Well, there is some need for pause here. Wavelengths ends – and True Colors starts – with the meeting of Steph and Alex. Whether Alex decides to pursue a relationship with her or not, Steph is evidently attracted to her. Is this the true consummation of Steph’s lesbianism? Was this story of loneliness just about the light at the end of the tunnel – about how loneliness comes to an end?
Maybe, or maybe not. I think Steph and Alex have an intimacy that should be cherished whether it’s a friendship or a romance. But here, right now, and maybe always, I am more interested in all the Stephs that leave Haven Springs alone. I’m interested in Steph the Fool, Steph the Hanged Woman, Steph the wandering weirdo. I’m interested in Steph the serial ghoster, Steph the D20-wielding fortune-telling agony aunt, and Steph the flakey lesbian punk nerd.
Steph and Kabi are both so afraid to be vulnerable. They are so alone and so uncertain. But they don’t need to be saved. There’s something undoubtedly powerful about the scene in Wavelengths where Steph finally stops avoiding Mikey, her best friend, the guy that knows her more than anyone else, and lets her sins spill forth. There’s something so radically vulnerable about the fact that Kabi shared with the world every thought, every experience of herself, her gender, and her sexuality that she thought she should be ashamed of.

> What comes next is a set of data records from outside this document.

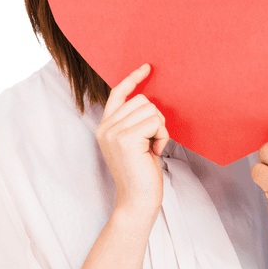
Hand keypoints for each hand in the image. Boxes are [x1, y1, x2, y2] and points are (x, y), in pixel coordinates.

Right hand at [96, 64, 169, 218]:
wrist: (137, 200)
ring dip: (160, 128)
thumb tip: (149, 101)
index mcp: (105, 126)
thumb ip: (134, 123)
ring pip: (150, 109)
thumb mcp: (134, 143)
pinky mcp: (126, 138)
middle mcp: (105, 127)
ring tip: (152, 148)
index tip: (147, 67)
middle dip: (156, 118)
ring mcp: (114, 132)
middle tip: (153, 141)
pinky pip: (156, 122)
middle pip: (141, 100)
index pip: (118, 93)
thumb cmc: (141, 174)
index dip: (133, 79)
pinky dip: (162, 136)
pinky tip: (155, 152)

Both texts offer a moving and tender exploration of lesbian characters in their isolation – not pining after anyone, as familiar as that gay experience is, but simply feeling alone. At the end of the day, every part of you exists all at once – you are a living, breathing creature in perpetual flux and motion, forever too fleshy and too complicated to be reduced to any one thing. Steph and Kabi’s lesbian experiences with loneliness make me feel like maybe there’s more to being a lesbian – and more to me – than sex and romance. When it comes down to it, maybe being a lesbian is just about being an entire, messy person.